According to the report, the “Comprehensive Alcohol Regulatory Effectiveness Act of 2010” would declare congressional policy giving states the right to regulate alcohol sales in their borders. Right now, there are 125 co-sponsors in the House and no companion bill in the Senate.
The National Beer Wholesalers Association is lobbying heavily in favor of the bill and has already contributed to the coffers of bill cosponsors. The NBWA claims they’re only trying to ensure states have better control in defending their alcohol laws, but bill critics claim that the NBWA is only trying to limit competition. Jonathan Yarowsky, lobbyist for the Beer Institute, states that brewers believe the bill “would lead to a protectionist and anti-competitive system that would hurt consumers.”
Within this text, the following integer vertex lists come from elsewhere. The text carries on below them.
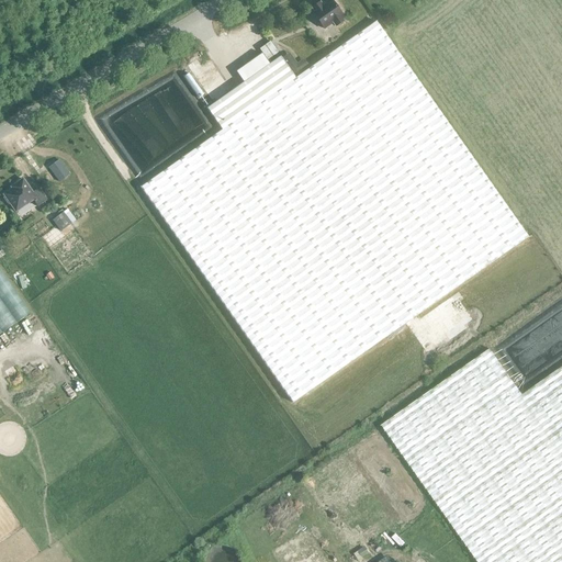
[(314,12),(313,13),(324,30),(333,23),(336,26),(344,21),(340,18),(343,17),(332,0),(323,7),(319,3),(312,9),(314,12)]
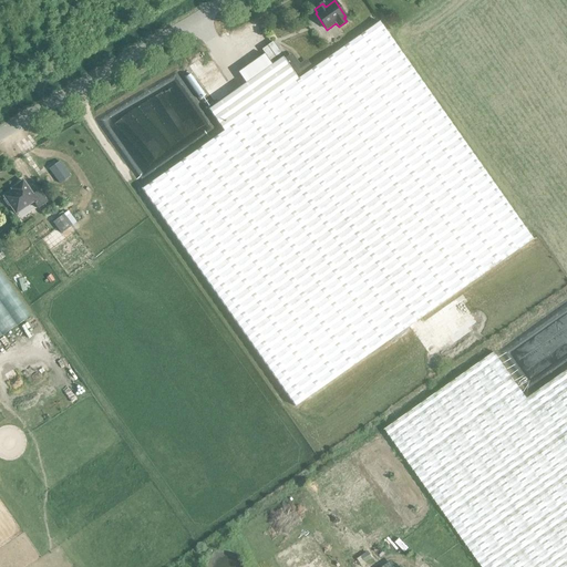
[(282,58),(245,84),(208,110),(224,132),(142,188),(296,406),(533,239),(379,22),(298,80),(282,58)]
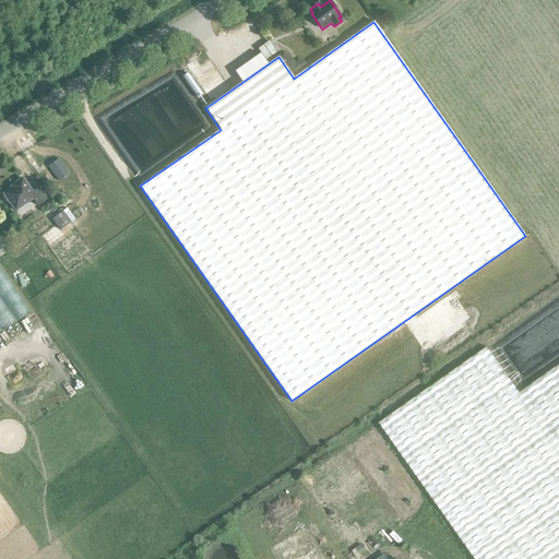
[(59,159),(49,167),(59,181),(69,174),(59,159)]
The beer industry isn’t the only one up in arms about this bill. Reps. Mike Thompson (D-St. Helena) and George Radanovich (R-Mariposa), who head the Congressional Wine Caucus, wrote to their colleagues that the House bill would “devastate California’s and other states’ wine industries, stunt economic growth and harm consumers by allowing discriminatory law and regulation to be passed and go unchallenged.”
Again, we are dealing with legislation being pushed by distributors to protect their right to control alcohol. It appears that there is a lot of this going around, perhaps trying to save distributors in a time when most consumers and craft purveyors are trying to loosen restraints that make it too difficult to obtain, and afford, alcohol.
Of course, you cannot blame distributors for trying to keep a stranglehold on the industry. But, the fight over this bill is similar to the battle over Initiative 1100 in Washington. We’ll keep a close eye on this legislation as it makes its way through committee.